ICLR2026

SRFT: A Single-Stage Method with Supervised and Reinforcement Fine-Tuning for Reasoning

Yuqian Fu, Tinghong Chen, Jiajun Chai, Xihuai Wang, Songjun Tu, Guojun Yin, Wei Lin, Qichao Zhang, Yuanheng Zhu, Dongbin Zhao

75 citations

DOI arXiv Publisher

Abstract

Large language models (LLMs) have achieved remarkable progress in reasoning tasks, yet optimally integrating Supervised Fine-Tuning (SFT) and Reinforcement Learning (RL) remains a fundamental challenge. Through a comprehensive analysis of token distributions, learning dynamics, and integration mechanisms from an entropy-based perspective, we reveal key differences between these paradigms: SFT induces coarse-grained, global shifts to policy distributions, while RL performs fine-grained, selective optimizations. Our analysis further establishes entropy as a critical indicator of training efficacy.
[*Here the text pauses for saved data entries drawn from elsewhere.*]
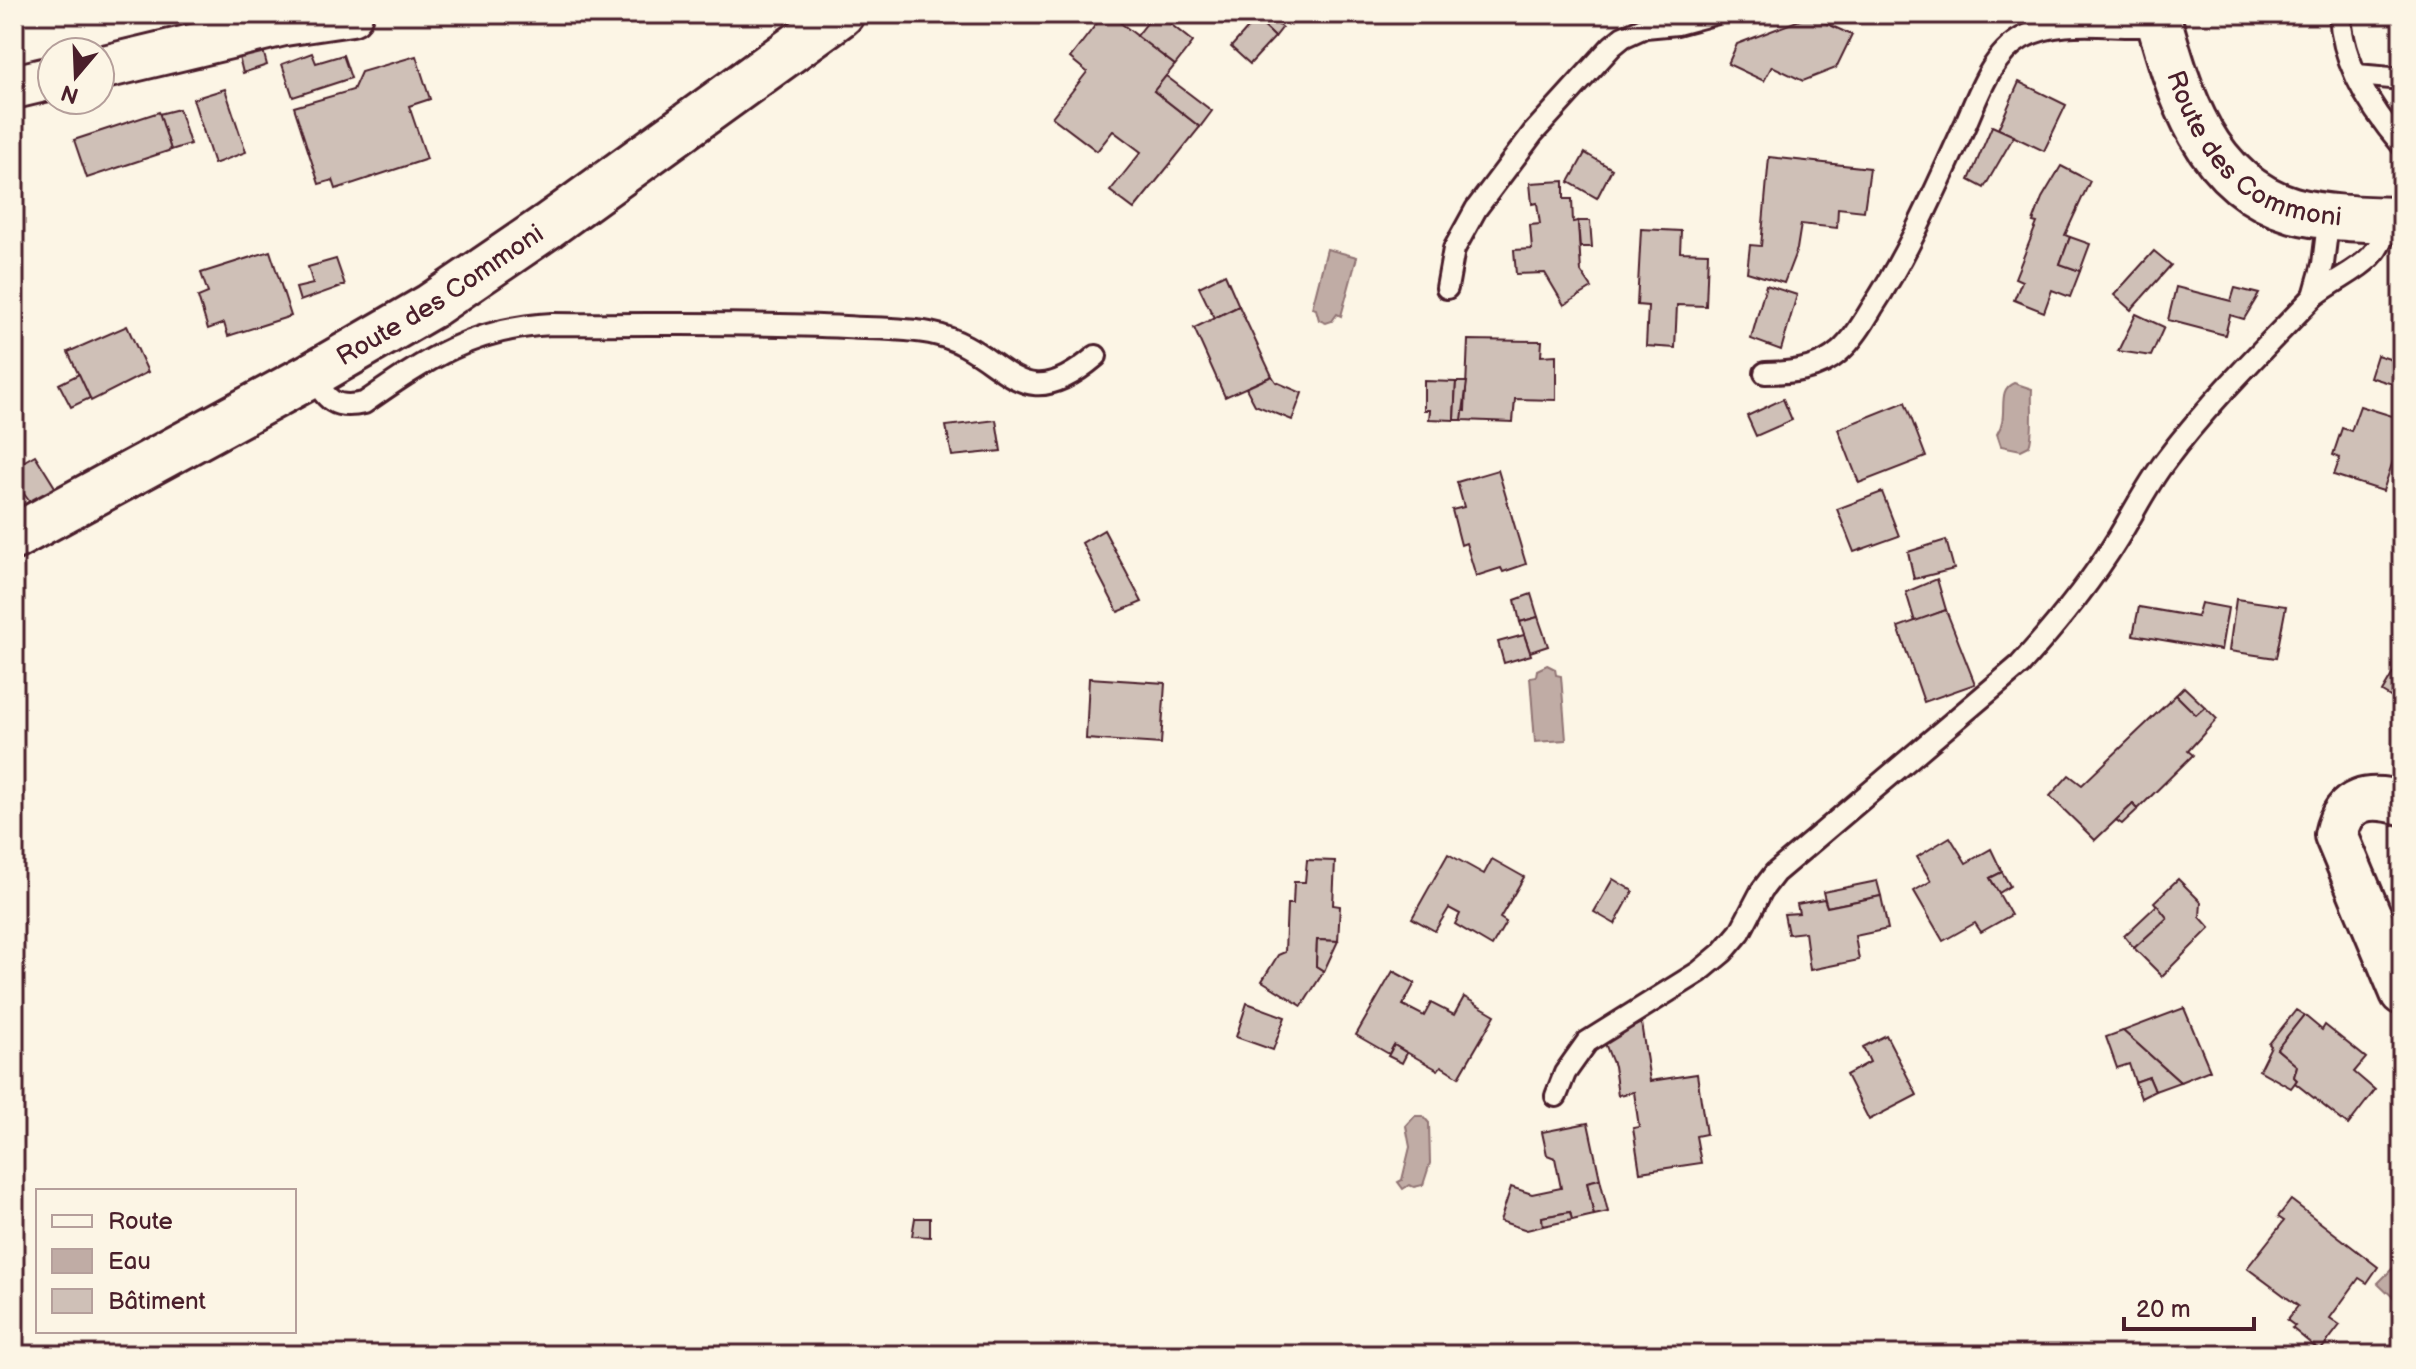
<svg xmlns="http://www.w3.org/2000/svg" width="2416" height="1369" font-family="'Balsamiq Sans',sans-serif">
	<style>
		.water { fill: #c0aca5; stroke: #917474; stroke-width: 2 }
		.building { fill: #cfc0b7; stroke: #4a1f2b; stroke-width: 2 }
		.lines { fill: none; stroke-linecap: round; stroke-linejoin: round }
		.service-casing { stroke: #4a1f2b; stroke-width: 26 }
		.minor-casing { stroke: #4a1f2b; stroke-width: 48 }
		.tertiary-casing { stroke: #4a1f2b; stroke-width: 50 }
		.service { stroke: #fcf5e5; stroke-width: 20 }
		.minor { stroke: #fcf5e5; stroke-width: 42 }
		.tertiary { stroke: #fcf5e5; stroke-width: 44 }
		.labels { text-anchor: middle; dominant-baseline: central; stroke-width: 8; stroke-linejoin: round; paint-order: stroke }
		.street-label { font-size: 26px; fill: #4a1f2b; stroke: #fcf5e5 }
	</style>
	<rect width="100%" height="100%" fill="#fcf5e5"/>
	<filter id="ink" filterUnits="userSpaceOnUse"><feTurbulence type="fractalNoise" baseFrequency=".0125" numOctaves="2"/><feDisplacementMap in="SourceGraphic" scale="16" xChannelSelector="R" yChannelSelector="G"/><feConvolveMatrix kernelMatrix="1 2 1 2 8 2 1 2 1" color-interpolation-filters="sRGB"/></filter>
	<g filter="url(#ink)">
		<g class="water">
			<path d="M 1327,249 L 1357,257 L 1341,316 L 1337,314 L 1332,321 L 1326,323 L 1319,320 L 1316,309 L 1312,308 Z"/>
			<path d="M 2014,383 L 2032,389 C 2031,403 2034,437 2029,446 L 2021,450 L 2001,446 L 1997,434 C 2010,415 1995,390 2014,383 Z"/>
			<path d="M 1547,665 L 1555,669 L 1556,675 L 1561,676 L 1566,740 L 1535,742 L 1530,677 L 1536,676 L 1537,670 Z"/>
			<path d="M 1415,1116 L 1423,1116 L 1429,1123 L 1430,1163 L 1423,1185 L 1414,1187 L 1409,1185 L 1403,1189 L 1398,1182 L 1402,1180 L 1410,1147 L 1406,1126 Z"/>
			<path d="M 2399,1262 L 2402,1265 L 2402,1306 L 2378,1283 Z"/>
		</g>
		<g class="building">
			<path d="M 1104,14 L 1109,14 L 1175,65 L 1154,91 L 1200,127 L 1134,209 L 1110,191 L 1141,152 L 1113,131 L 1097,151 L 1052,117 L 1087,72 L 1070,58 Z"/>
			<path d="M 1154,14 L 1158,14 L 1193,42 L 1175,65 L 1137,36 Z"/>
			<path d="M 1261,14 L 1267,14 L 1282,28 L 1275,37 L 1256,19 Z"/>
			<path d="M 2230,14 L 2271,14 L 2270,21 Z"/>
			<path d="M 1810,16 L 1852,35 L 1836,68 L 1803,81 L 1772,66 L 1764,81 L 1728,64 L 1737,44 Z"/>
			<path d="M 1256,19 L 1275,37 L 1250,64 L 1231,47 Z"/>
			<path d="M 260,39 L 267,65 L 243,73 L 236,45 Z"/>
			<path d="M 312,53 L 316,63 L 343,55 L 351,78 L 293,97 L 282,64 Z"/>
			<path d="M 416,56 L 430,99 L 409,106 L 427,159 L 336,189 L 333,180 L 319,184 L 294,107 L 353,90 L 361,72 Z"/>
			<path d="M 1166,76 L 1212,111 L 1200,127 L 1154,91 Z"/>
			<path d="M 2019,82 L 2066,105 L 2044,151 L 1998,129 Z"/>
			<path d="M 225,89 L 246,152 L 214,164 L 193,99 Z"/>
			<path d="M 179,109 L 190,144 L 171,150 L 159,114 Z"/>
			<path d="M 159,112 L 171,150 L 87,178 L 74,140 Z"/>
			<path d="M 1992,126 L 2014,136 L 1984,188 L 1969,180 Z"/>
			<path d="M 1585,153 L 1612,169 L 1597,198 L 1569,182 Z"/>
			<path d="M 1769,157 L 1870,168 L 1864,211 L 1838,208 L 1837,228 L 1801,224 L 1797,249 L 1784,283 L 1747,272 L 1750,245 L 1761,246 Z"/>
			<path d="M 2061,166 L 2090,181 L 2065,235 L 2070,237 L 2060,264 L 2080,271 L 2070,297 L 2052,290 L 2044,312 L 2014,300 L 2022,281 L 2015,278 L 2037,223 L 2033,222 L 2042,198 Z"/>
			<path d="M 1564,181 L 1564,199 L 1572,199 L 1573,222 L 1578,221 L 1581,272 L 1592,288 L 1564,305 L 1545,273 L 1516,274 L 1514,250 L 1532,249 L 1530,225 L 1540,224 L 1537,203 L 1532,204 L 1530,183 Z"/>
			<path d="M 1578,221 L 1590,221 L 1592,247 L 1580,247 Z"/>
			<path d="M 1641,229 L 1681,231 L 1680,252 L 1708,253 L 1706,306 L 1677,305 L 1675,348 L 1646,346 L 1648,306 L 1637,305 Z"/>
			<path d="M 2070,237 L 2090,244 L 2080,271 L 2060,264 Z"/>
			<path d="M 270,251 L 291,316 L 228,336 L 224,323 L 208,329 L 198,297 L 208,293 L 201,273 Z"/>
			<path d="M 2154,251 L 2171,265 L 2131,310 L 2114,295 Z"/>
			<path d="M 336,259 L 345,285 L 300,301 L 296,288 L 313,284 L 308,267 Z"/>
			<path d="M 1225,274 L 1239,306 L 1214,318 L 1199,287 Z"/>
			<path d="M 1766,285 L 1797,295 L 1781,350 L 1751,339 Z"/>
			<path d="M 2176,287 L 2231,301 L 2235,288 L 2259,294 L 2244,319 L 2230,315 L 2225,335 L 2168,320 Z"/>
			<path d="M 1239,306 L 1272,376 L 1225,397 L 1194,328 Z"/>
			<path d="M 2136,314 L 2164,327 L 2151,356 L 2118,351 Z"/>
			<path d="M 127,326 L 148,372 L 91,401 L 68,352 Z"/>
			<path d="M 1468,340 L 1542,341 L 1541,356 L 1556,355 L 1556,400 L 1515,399 L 1513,422 L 1462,420 L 1462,410 L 1465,411 Z"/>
			<path d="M 2377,355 L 2402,363 L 2402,387 L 2370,377 Z"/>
			<path d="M 79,374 L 90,398 L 71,407 L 59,384 Z"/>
			<path d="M 1272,376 L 1276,382 L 1302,393 L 1292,420 L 1255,405 L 1246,388 Z"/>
			<path d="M 1424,381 L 1456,382 L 1454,420 L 1429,419 L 1430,410 L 1424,410 Z"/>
			<path d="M 1456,382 L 1467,382 L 1462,420 L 1454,420 Z"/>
			<path d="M 1783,399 L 1792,420 L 1756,436 L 1747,416 Z"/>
			<path d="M 1905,402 L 1926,457 L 1859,483 L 1838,429 Z"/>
			<path d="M 2360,406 L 2402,419 L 2402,451 L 2401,454 L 2396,452 L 2383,491 L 2334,475 L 2340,458 L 2333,455 L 2342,428 L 2351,431 Z"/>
			<path d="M 996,420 L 1001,451 L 952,456 L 946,426 Z"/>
			<path d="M 35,455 L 58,492 L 33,506 L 14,481 L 14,467 Z"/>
			<path d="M 1498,470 L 1526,564 L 1503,572 L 1501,568 L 1476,576 L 1466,543 L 1461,545 L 1452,510 L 1464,507 L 1457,482 Z"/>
			<path d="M 1882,492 L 1899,536 L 1854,552 L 1837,509 Z"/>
			<path d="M 1104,530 L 1142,602 L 1118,612 L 1082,543 Z"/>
			<path d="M 1946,540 L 1954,569 L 1914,579 L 1908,552 Z"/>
			<path d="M 1937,579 L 1946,610 L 1915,622 L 1906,592 Z"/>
			<path d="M 1531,594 L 1538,617 L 1520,622 L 1515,600 Z"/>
			<path d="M 2236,599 L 2286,606 L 2276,658 L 2229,651 Z"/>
			<path d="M 2201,603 L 2228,608 L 2221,650 L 2133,635 L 2139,607 L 2197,617 Z"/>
			<path d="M 1946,610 L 1975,684 L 1924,702 L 1898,627 Z"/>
			<path d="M 1538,617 L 1548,646 L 1530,652 L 1520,622 Z"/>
			<path d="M 1524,635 L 1531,655 L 1504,663 L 1498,642 Z"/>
			<path d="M 2402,658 L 2402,704 L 2382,692 Z"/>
			<path d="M 1089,678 L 1165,683 L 1161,744 L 1086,739 Z"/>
			<path d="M 2184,687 L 2205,707 L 2196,715 L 2176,695 Z"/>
			<path d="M 2176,695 L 2196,715 L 2205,707 L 2217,719 L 2188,751 L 2193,755 L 2138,809 L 2133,804 L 2095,840 L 2050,796 L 2069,775 L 2082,785 Z"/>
			<path d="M 2133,804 L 2138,809 L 2122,824 L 2116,820 Z"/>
			<path d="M 1950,837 L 1966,863 L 1991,849 L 2002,872 L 1990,878 L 2011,915 L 1981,932 L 1975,923 L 1943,941 L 1914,891 L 1931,881 L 1917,857 Z"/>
			<path d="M 1448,854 L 1484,874 L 1492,859 L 1524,877 L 1500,918 L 1506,922 L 1492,946 L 1455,924 L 1460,914 L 1449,908 L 1435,931 L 1412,918 Z"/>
			<path d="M 1307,860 L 1335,861 L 1333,905 L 1340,906 L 1338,941 L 1317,940 L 1316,966 L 1324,971 L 1302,1006 L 1262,981 L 1278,955 L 1285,952 L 1287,904 L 1293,904 L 1294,882 L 1305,882 Z"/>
			<path d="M 2002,872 L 2010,886 L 1999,893 L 1990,878 Z"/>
			<path d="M 1613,879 L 1633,891 L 1615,924 L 1594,912 Z"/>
			<path d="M 2178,879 L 2201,902 L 2200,917 L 2210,928 L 2162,976 L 2134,948 L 2167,918 L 2154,902 Z"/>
			<path d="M 1877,881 L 1881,896 L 1827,907 L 1823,892 Z"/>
			<path d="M 1881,896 L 1888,929 L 1855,936 L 1859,960 L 1810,970 L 1805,932 L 1788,934 L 1784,914 L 1799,913 L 1797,904 L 1824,899 L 1827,907 Z"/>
			<path d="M 2157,905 L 2167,918 L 2134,948 L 2124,936 Z"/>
			<path d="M 1317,940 L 1338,941 L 1324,971 L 1316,966 Z"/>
			<path d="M 1393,971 L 1415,983 L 1403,1005 L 1424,1016 L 1431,1003 L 1454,1015 L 1464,997 L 1495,1015 L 1459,1077 L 1441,1066 L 1438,1070 L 1394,1045 L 1389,1054 L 1356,1035 Z"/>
			<path d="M 1247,1003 L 1285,1017 L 1273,1050 L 1236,1037 Z"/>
			<path d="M 2184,1008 L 2210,1070 L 2180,1082 L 2123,1031 Z"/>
			<path d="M 2296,1010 L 2304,1015 L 2277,1049 L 2297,1066 L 2294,1077 L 2297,1080 L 2291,1088 L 2259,1070 L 2271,1046 L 2269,1044 Z"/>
			<path d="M 2304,1015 L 2322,1030 L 2325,1025 L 2366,1058 L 2354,1072 L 2375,1090 L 2348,1125 L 2295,1083 L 2297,1080 L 2294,1077 L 2297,1066 L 2277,1049 Z"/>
			<path d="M 1641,1023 L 1650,1081 L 1697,1074 L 1706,1134 L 1696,1136 L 1701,1163 L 1640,1172 L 1633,1128 L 1639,1127 L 1634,1092 L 1618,1095 L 1614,1066 L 1604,1041 Z"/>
			<path d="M 2123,1031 L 2180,1082 L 2155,1091 L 2149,1077 L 2135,1082 L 2129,1064 L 2117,1068 L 2106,1037 Z"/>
			<path d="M 1886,1035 L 1917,1095 L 1869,1120 L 1846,1075 L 1870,1062 L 1863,1047 Z"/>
			<path d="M 1394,1045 L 1407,1053 L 1402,1063 L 1388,1056 Z"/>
			<path d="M 2149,1077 L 2155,1091 L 2141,1098 L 2135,1082 Z"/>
			<path d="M 1588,1123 L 1600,1179 L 1587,1182 L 1594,1215 L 1572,1220 L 1570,1212 L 1542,1217 L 1543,1226 L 1527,1230 L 1500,1221 L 1511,1187 L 1532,1194 L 1561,1188 L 1555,1158 L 1547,1155 L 1542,1132 Z"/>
			<path d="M 1600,1179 L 1608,1212 L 1594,1215 L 1587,1182 Z"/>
			<path d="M 2291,1200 L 2378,1267 L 2367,1283 L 2359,1278 L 2330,1318 L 2340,1325 L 2320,1351 L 2292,1328 L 2295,1326 L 2287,1320 L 2298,1306 L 2247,1268 L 2284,1221 L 2278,1217 Z"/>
			<path d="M 1570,1212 L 1572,1220 L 1543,1226 L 1542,1217 Z"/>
			<path d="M 915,1218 L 930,1218 L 930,1237 L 912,1236 Z"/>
		</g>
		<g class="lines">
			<g class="service-casing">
				<g id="service">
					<path d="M 2340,14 C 2342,62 2371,109 2402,145"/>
					<path d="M 2357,75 L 2402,79"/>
					<path d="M 2329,215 L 2323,264 L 2314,296 C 2349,269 2378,267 2389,220"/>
					<path d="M 1447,288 L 1454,249 L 1476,209 L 1533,133 L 1612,46 L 1623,37 L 1645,27 L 1677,24 L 1714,14"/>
					<path d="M 1765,373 C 1790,373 1819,370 1839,352 C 1853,340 1863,323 1872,308 C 1910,250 1937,186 1966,123 C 1979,93 1992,55 2022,38 C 2064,15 2115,30 2160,25"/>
					<path d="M 312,375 C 327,400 334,410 364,403 C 427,359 473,328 552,324 C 650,325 747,322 845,327 C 873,329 902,328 930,333 C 1007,348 1015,425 1096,356"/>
					<path d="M 1556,1096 L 1565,1073 L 1587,1042 L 1699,972 L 1723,952 L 1740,932 L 1762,890 L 1775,873 L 2020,665 C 2056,625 2090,584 2118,538 C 2134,512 2147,485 2166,460 C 2210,401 2264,349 2314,296"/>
				</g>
			</g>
			<g class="minor-casing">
				<g id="minor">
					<path d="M 100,68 L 284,24 L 351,14"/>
					<path d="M 14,87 L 52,78"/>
					<path d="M 2402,803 C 2369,794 2344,797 2336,835 L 2402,993"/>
				</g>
			</g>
			<g class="tertiary-casing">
				<g id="tertiary">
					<path id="s1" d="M 2157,14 C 2179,92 2204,184 2293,210 C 2327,219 2367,219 2402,220"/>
					<path id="s2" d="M 14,537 L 312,375 L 431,306 L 548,226 L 841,14"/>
				</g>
			</g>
			<use href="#service" class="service"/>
			<use href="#minor" class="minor"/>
			<use href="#tertiary" class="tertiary"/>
		</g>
	</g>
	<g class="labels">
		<g class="street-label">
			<text stroke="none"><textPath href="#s1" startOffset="180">Route des Commoni</textPath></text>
			<text stroke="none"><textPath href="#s2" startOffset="490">Route des Commoni</textPath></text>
		</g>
	</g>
	<rect width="2416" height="1369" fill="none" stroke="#fcf5e5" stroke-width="48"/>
	<rect x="24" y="24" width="2368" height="1321" fill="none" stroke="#4a1f2b" stroke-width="3" filter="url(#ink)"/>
	<rect x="36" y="1189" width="260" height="144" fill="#fcf5e5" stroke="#b59f9b" stroke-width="2"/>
	<rect x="52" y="1215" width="40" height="12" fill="#fcf5e5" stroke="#b59f9b" stroke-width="2"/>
	<text x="108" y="1229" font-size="24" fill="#4a1f2b">Route</text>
	<rect x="52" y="1249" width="40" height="24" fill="#c0aca5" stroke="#b59f9b" stroke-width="2"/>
	<text x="108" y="1269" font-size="24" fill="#4a1f2b">Eau</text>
	<rect x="52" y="1289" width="40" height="24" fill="#cfc0b7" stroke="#b59f9b" stroke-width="2"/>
	<text x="108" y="1309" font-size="24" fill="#4a1f2b">Bâtiment</text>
	<g transform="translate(76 76) rotate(199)"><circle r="38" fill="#fcf5e5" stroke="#b59f9b" stroke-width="2"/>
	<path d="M0-6L14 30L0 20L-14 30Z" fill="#4a1f2b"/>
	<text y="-12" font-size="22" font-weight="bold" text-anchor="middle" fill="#4a1f2b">N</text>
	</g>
	<path d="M2124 1317v12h130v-12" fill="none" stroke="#4a1f2b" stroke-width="4"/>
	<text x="2136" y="1317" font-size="24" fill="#4a1f2b" stroke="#fcf5e5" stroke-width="6" paint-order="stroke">20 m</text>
</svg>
Building on these observations, we introduce Supervised Reinforcement Fine-Tuning (SRFT), a single-stage framework that unifies both fine-tuning paradigms through entropy-aware weighting mechanisms. SRFT simultaneously applies SFT and RL to directly optimize LLMs using demonstrations and self-exploration rollouts rather than through two-stage sequential methods. Extensive experiments show that SRFT outperforms zero-RL baselines by 9.0% on five mathematical reasoning benchmarks and by 10.9% on three out-of-distribution benchmarks. Moreover, by leveraging demonstration data, SRFT maintains a more stable policy entropy, facilitating sustained policy improvement.